→ **Provided information**:
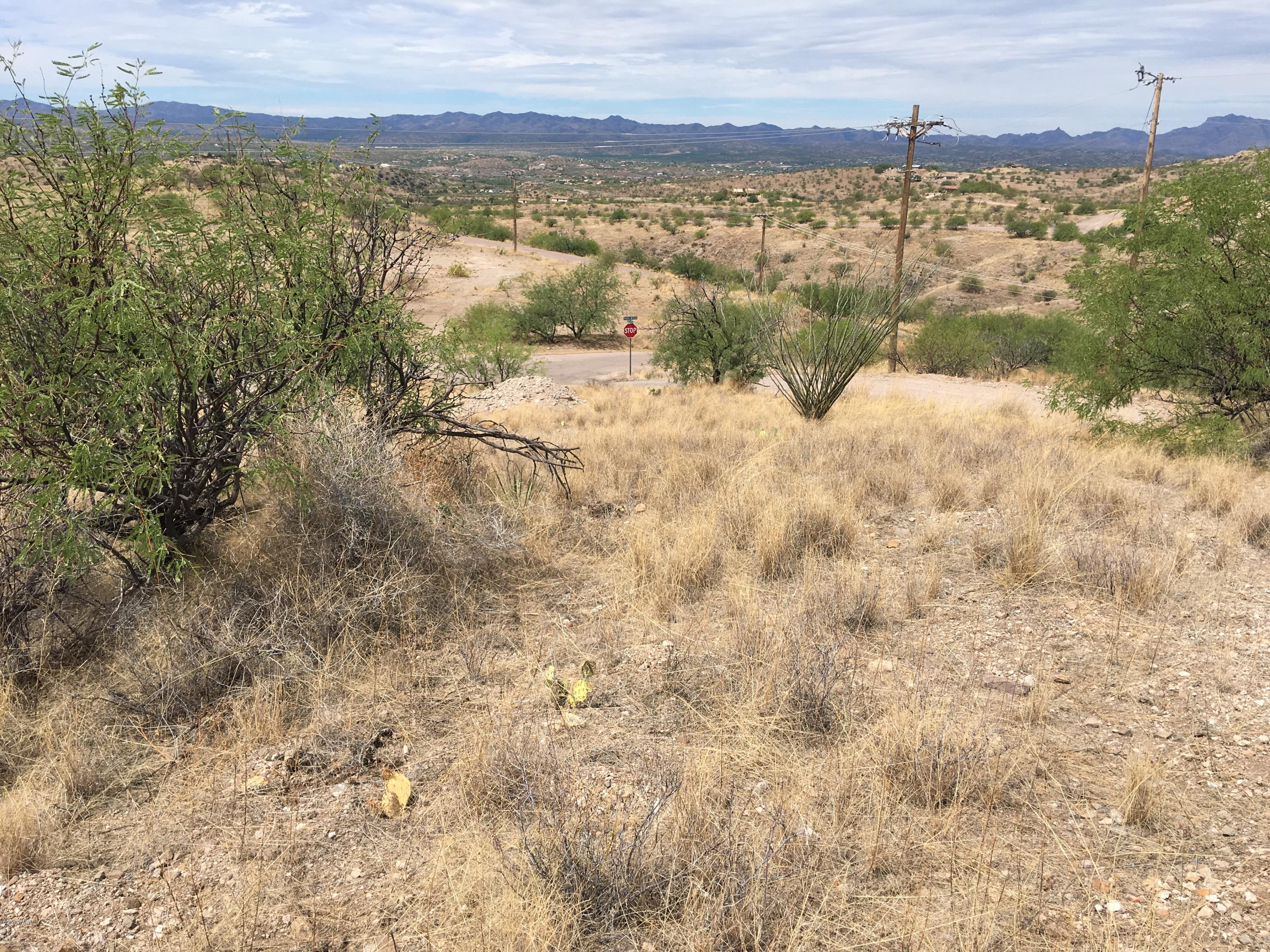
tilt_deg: -18.0
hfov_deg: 61.7
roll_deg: -1.4
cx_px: 635
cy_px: 476
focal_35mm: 29
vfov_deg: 48.2
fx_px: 1064
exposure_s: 1/2404
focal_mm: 4.15
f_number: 2.2
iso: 25
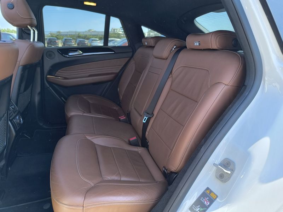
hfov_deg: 73.9
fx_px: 188
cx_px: 142
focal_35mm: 23
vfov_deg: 58.9
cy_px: 106
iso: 50
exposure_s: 1/117
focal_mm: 6.14
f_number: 1.65
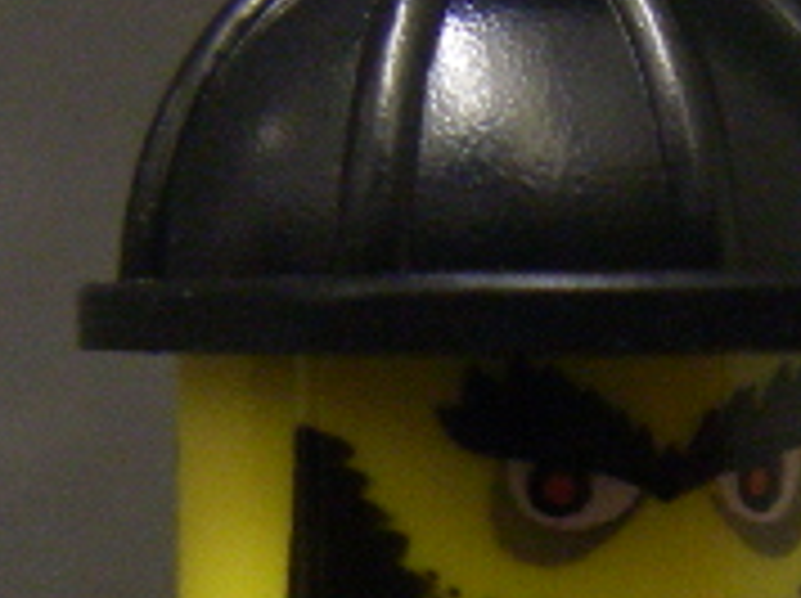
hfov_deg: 14.4
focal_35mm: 137
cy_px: 643
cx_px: 598
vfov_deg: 10.7
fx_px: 3166
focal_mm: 6.3
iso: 320
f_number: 3.3
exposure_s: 1/4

→ **Task to complete**: Except for the pictures, the whole listing above should be transcribed exactly.

→ **Your response**:
tilt_deg: -18.0
hfov_deg: 61.7
roll_deg: -1.4
cx_px: 635
cy_px: 476
focal_35mm: 29
vfov_deg: 48.2
fx_px: 1064
exposure_s: 1/2404
focal_mm: 4.15
f_number: 2.2
iso: 25
hfov_deg: 73.9
fx_px: 188
cx_px: 142
focal_35mm: 23
vfov_deg: 58.9
cy_px: 106
iso: 50
exposure_s: 1/117
focal_mm: 6.14
f_number: 1.65
hfov_deg: 14.4
focal_35mm: 137
cy_px: 643
cx_px: 598
vfov_deg: 10.7
fx_px: 3166
focal_mm: 6.3
iso: 320
f_number: 3.3
exposure_s: 1/4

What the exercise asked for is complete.